NGC 6334 would ordinarily be a brightly lit emission nebula if not for the intervening clouds of dust that cause "extinction" of blue and green light. Extinction is usually used to indicate the dimming of light in Earth's atmosphere from a direct beam transmission. The atmosphere either absorbs light, or certain frequencies are scattered. Atmospheric scattering is the primary mechanism that dims light on Earth, but in space the main culprit is absorption: dust and clouds of molecular gas "soak up" the higher spectral bands, which are blue and green. That is the reason NGC 6334 is given a red coloration when electro-optical devices display the image.

As stated in the press release, the nebula is a prolific stellar nursery, with a potential population of new stars numbering in the thousands, although the dusty environment makes it difficult to see most of them.

From an Electric Universe viewpoint, the bubble located in the lower right of the image is an interesting feature. ESO proposes that it is a dying star ejecting its outer layers, or perhaps the expanding remnant of a star that has already exploded. However, the converging radial filaments are likely indicators of an interstellar Birkeland current that is "pinching down" in an hourglass shape. Rather than a bubble, we might instead be "looking down the barrel" of a vortex, or z-pinch.

An electromagnetic z-pinch can squeeze plasma with such force that it rapidly compresses. Electric current flowing into the z-pinch might cause the plasma to erupt in an arc-mode discharge. We are seeing plasma structures when we look at nebulae, and they behave according to the laws of electric discharges and circuits.

Near the center of the Milky Way there is an abundance of electromagnetic energy, and it is in the most dense current flows where stars form. Stars are not born of gravitational forces, but from the electric nature of the Universe and the way that moving plasma behaves in a magnetic field.
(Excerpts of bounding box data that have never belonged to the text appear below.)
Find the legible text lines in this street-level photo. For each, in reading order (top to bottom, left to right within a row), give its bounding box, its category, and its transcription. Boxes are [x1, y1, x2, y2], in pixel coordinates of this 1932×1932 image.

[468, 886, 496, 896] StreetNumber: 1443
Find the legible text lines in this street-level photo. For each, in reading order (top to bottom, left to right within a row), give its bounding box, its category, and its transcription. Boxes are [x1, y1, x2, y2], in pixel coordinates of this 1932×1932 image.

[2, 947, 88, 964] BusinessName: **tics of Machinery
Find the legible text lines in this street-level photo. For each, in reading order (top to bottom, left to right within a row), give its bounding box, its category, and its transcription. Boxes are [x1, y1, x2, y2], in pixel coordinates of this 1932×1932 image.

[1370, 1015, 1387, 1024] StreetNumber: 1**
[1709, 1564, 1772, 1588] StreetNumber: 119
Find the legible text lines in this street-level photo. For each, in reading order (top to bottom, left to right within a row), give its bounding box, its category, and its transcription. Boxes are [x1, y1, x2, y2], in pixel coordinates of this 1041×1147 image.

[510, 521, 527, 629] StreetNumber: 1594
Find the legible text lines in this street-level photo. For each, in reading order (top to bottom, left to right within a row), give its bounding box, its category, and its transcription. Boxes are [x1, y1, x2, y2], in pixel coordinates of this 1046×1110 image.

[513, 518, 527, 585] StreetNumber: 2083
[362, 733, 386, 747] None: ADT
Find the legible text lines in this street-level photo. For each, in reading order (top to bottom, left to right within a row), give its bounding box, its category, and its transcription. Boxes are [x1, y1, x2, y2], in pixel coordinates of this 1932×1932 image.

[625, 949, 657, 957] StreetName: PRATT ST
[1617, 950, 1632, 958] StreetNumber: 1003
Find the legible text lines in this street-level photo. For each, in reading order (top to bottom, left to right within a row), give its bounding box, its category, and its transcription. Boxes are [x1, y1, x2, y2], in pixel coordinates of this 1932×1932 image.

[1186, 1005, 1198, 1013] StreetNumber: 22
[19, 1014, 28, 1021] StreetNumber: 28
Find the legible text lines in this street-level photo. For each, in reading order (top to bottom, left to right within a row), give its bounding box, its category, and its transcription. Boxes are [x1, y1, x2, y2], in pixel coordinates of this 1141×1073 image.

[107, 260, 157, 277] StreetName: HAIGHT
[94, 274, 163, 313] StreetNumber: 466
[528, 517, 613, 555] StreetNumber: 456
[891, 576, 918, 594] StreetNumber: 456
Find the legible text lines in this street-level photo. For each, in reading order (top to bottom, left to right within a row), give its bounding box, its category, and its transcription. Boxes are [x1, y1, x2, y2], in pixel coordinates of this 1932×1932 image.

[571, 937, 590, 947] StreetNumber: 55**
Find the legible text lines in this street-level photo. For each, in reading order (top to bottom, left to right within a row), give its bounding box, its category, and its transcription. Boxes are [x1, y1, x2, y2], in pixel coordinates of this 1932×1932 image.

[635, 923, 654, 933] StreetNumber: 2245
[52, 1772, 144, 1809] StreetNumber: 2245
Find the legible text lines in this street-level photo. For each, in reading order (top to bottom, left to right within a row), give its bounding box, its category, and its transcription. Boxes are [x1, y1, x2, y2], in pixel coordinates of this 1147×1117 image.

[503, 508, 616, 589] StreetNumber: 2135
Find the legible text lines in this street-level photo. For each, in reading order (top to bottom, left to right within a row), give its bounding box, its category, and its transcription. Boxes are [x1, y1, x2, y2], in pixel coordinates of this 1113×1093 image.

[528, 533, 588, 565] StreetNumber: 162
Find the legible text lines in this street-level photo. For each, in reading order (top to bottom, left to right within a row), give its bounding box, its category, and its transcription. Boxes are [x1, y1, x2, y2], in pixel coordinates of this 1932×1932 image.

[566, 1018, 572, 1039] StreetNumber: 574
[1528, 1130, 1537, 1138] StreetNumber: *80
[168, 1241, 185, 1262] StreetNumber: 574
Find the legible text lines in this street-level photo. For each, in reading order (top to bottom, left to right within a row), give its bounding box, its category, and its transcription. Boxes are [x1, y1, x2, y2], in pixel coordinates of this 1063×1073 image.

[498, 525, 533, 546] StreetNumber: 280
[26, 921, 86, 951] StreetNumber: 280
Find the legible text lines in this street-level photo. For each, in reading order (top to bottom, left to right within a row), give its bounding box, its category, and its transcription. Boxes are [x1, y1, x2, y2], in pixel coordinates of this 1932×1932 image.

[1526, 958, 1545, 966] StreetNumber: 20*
Previous Pictures of the Day have explained that an electric discharge in a plasma cloud (a nebula) can create a double layer, or sheath, along its axis. Electric currents flow along the sheath. Those currents spiral into filaments, or double layers, which attract each other. Instead of merging they twist around into a helix, gradually pinching down into powerful electric discharges.

A star is born when those discharges reach the arc-mode state—the more intense the electric current the bluer, larger, and more energetic the star. NGC 6334 is in a highly energized state, so it is rapidly creating massive blue-white stars.